As former Secretary of State Phil Keisling recently observed, the median age of voters participating in Oregon’s May 2024 primary was 64. That means half were under that age, half over, suggesting we are in desperate need of new blood.
But what good does it do to sign up tens of thousands of new young voters if you are going to turn around and shut them out of the primary elections where the real decisions are often made? In a state marked by one-party domination, and gerrymandering aimed at ensuring it continues, being shut out of the primarily is tantamount to being shut out of the process altogether.
That’s why Keisling is a long-time advocate of open primaries. He understands the problem.
Under House Bill 3166, all candidates would share the same ballot, and it would be open to all voters. The top two vote-getters would advance to the general election, regardless of their political affiliation.
To list a party affiliation on the ballot, candidates would have to secure a formal endorsement. That’s designed to prevent deceptions serving to manipulate outcomes.
Oregon voters rejected open primary measures at the polls in 2008 and 2014.
However, the open primary approach has been adopted in enough states over a long enough period now to have undergone considerable refinement. It no longer takes a leap into the unknown.

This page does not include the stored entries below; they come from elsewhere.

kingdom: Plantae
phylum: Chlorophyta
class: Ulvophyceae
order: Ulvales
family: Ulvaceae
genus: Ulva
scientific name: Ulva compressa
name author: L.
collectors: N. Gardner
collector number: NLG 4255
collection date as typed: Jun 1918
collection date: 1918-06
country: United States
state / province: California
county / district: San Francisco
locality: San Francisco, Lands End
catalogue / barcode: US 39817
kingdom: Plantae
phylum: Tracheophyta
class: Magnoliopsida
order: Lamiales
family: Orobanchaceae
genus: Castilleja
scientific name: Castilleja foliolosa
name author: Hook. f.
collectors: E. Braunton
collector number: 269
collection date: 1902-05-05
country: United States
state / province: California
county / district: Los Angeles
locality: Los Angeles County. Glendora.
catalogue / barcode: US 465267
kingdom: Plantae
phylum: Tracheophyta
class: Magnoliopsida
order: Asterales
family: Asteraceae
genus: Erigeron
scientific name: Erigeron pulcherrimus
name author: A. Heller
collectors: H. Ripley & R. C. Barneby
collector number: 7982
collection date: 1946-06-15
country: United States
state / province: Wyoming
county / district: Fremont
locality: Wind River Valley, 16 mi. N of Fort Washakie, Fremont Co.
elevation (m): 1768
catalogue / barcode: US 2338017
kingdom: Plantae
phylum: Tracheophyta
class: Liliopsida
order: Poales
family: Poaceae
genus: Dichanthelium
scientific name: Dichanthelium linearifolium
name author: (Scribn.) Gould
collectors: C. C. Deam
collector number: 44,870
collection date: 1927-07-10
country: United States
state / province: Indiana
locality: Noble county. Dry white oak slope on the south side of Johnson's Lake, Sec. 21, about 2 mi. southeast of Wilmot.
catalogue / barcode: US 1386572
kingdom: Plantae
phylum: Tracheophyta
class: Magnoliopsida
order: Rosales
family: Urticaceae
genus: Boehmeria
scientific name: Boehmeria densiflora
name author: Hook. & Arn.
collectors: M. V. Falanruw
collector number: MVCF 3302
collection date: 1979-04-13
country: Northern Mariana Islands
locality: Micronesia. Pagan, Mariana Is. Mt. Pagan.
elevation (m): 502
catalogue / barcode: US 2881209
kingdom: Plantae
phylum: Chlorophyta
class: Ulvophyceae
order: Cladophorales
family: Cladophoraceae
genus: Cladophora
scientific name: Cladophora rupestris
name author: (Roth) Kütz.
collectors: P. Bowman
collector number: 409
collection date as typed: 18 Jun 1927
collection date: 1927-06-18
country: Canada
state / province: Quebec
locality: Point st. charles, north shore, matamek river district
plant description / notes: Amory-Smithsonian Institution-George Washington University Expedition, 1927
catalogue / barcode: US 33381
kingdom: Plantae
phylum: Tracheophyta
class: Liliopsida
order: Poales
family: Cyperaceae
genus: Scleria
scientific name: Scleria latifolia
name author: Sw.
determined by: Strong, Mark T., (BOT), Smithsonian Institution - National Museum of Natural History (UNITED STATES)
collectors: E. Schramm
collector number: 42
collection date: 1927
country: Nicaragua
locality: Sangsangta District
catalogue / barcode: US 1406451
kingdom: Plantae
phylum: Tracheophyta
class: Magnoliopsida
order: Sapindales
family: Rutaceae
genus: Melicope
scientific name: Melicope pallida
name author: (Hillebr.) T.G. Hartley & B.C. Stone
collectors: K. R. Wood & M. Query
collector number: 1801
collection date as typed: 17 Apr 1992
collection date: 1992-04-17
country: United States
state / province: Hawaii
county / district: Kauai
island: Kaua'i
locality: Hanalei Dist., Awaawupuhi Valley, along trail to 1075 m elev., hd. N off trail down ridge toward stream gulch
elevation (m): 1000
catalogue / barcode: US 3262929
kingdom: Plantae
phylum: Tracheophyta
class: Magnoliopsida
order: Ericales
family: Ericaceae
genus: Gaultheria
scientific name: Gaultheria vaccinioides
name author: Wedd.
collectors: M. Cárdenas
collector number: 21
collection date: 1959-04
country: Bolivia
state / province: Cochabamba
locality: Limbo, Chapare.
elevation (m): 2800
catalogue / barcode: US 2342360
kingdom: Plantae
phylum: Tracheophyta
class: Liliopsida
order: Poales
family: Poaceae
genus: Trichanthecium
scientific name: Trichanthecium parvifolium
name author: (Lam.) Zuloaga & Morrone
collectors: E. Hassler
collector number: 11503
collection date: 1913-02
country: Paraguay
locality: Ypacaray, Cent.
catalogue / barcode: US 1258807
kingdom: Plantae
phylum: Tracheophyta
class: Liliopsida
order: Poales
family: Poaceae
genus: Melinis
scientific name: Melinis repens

In fact, Oregon is one of only 20 states still operating under a traditional closed primary system. The other 30 are all pursuing some form of fully or partially open variation, and the top-two variant has a long track record of its own on the West Coast.
Non-affiliated and minor party voters tend to skip Oregon primaries in droves, and who can blame them? Limited to a handful of often uncontested races — judgeships and the like — what’s the incentive?
The traditional open primary model — where the two major parties still choose their own general election candidates independently, but allow unaffiliated to vote the major party ballot of their choosing — still dominates nationally.
However, that solves only the participation half of the problem. Giving every voter the same ballot, regardless of party affiliation or non-affiliation, addresses the partisanship half of the problem as well.
The challenge candidates face in a closed system is having to tack hard right or hard left to prevail with the party faithful in the primary. That tends to pit a pair of extremists against each other in the general.
Allowing the entire electorate to choose a pair of opposing general election nominees, even if they might sometimes end up being members of the same party, enhances prospects for moderate, centrist candidates commanding broad appeal. We think both our state and our nation would be much the better for it.
Comments
Don Dix
In 2024, Harris won the state by a little over 300K votes (out of 2,191,276 or 56%). Oregon has 36 counties - 9 counties voted for Harris. So one quarter (25%) of Oregon counties controlled the state's overall election (it's been that way for a long time).
Based on the fact the Ds have held power (sometimes a super majority) for decades statewide, what evidence is there to think the Ds are going to go along with this change? The Ds can insure their control with the status quo. They have everything to lose and nothing to gain.
Besides, California has a budget deficit of $68B (Washington deficit is $10B), so something isn't working. Isn't there a better example than either of these states to use as framework to copy?
Bigfootlives
Besides, California has a budget deficit of $68B (Washington deficit is $10B), so something isn't working. Isn't there a better example than either of these states to use as framework to copy?
Not to a bunch of hard left liberals. What they didn’t mention is the name of this fiasco, Ranked Choice Voting. And it’s a cancer.